Task prompt:
Can you reproduce, word for word, the passage of the tennis coaching text below from "I've been doing" up to and including "actually learning anything."?

Text provided:
+++

Look, I'm going to be straight with you. After 35+ years of coaching elite junior tennis players, I've watched too many talented kids get turned into tennis robots. You know what I'm talking about – those players who can hit picture-perfect forehands in practice but fall apart the moment they face someone who plays differently than everyone else in their program.

The whole tennis coaching industry has it backwards. Everyone's obsessed with what they're TEACHING instead of what players are actually LEARNING. That's the difference between traditional coaching and what I call the games-based approach.

The Problem with "Do You Understand?" Coaching

Here's what drives me crazy about traditional tennis coaching. A coach will spend 20 minutes explaining technique – "you need to do this, that, and the other thing" – then ask the kid, "Do you understand?" And what does every kid say? "Sure, I understand."

But they don't. They're just trying not to look stupid.

This is classic teaching-focused coaching. The coach delivered the information, checked the box, and moved on. Meanwhile, the kid learned absolutely nothing they can actually use in a match.

I've been doing this long enough to know that weeks later, that same player will have their lightbulb moment and say, "Oh, NOW I get what you meant." That's because we were so focused on what we were teaching, we completely ignored whether they were actually learning anything.

Games-Based Learning: Where Real Tennis Players Are Born

Here's the fundamental problem with tennis coaching today: It's obsessed with what's being TAUGHT, not what's being LEARNED. Coaches pat themselves on the back for delivering perfect technical explanations, but they have no clue whether players actually absorbed anything useful.

+++

Extracted data:
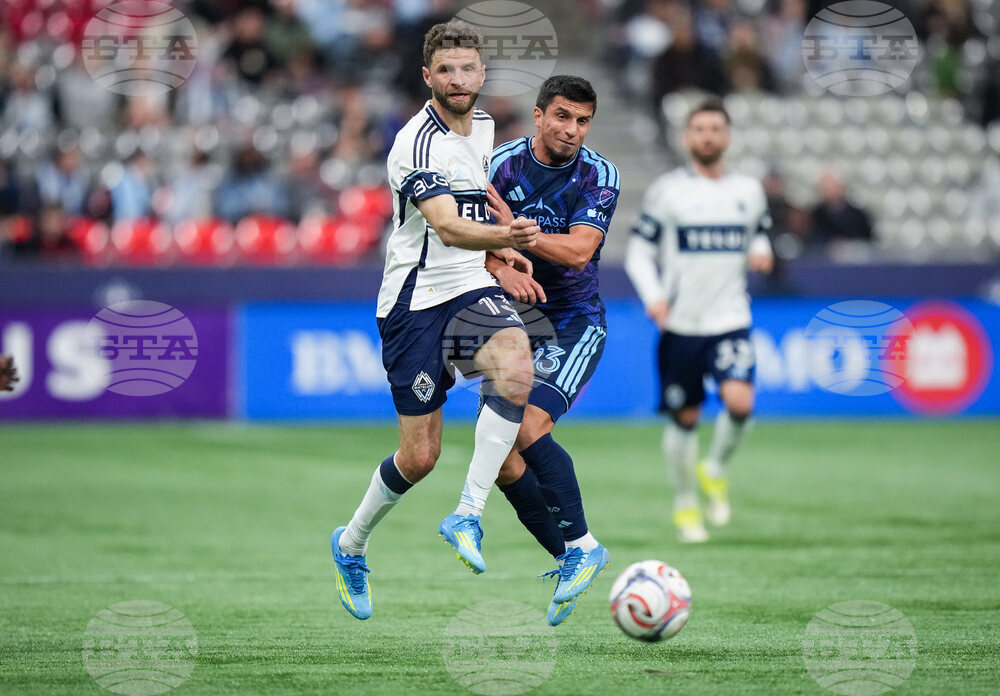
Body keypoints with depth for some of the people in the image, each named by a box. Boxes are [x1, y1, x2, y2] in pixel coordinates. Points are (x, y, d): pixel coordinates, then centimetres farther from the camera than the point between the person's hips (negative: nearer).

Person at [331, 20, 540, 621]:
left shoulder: (482, 126, 8)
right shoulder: (419, 143, -17)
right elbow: (448, 228, -32)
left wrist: (504, 251, 14)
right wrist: (503, 236, -50)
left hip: (473, 289, 6)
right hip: (416, 299, -5)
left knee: (516, 370, -29)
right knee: (420, 455, -2)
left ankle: (468, 516, -22)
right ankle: (350, 545, 26)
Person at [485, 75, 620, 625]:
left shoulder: (600, 176, -7)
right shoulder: (503, 163, -2)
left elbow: (578, 250, -18)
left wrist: (513, 230, -19)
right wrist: (503, 268, -31)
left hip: (574, 325, -4)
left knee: (529, 427, -26)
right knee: (500, 454, -5)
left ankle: (580, 544, -20)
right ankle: (570, 560, 5)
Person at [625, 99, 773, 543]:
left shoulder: (749, 191, 8)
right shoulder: (667, 191, -2)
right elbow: (639, 252, 0)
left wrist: (760, 252, -1)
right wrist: (653, 296, -17)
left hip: (730, 321, 1)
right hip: (681, 323, -1)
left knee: (740, 401, -21)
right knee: (685, 417, 6)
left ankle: (716, 470, 7)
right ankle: (685, 504, 27)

+++

Output below:
I've been doing this long enough to know that weeks later, that same player will have their lightbulb moment and say, "Oh, NOW I get what you meant." That's because we were so focused on what we were teaching, we completely ignored whether they were actually learning anything.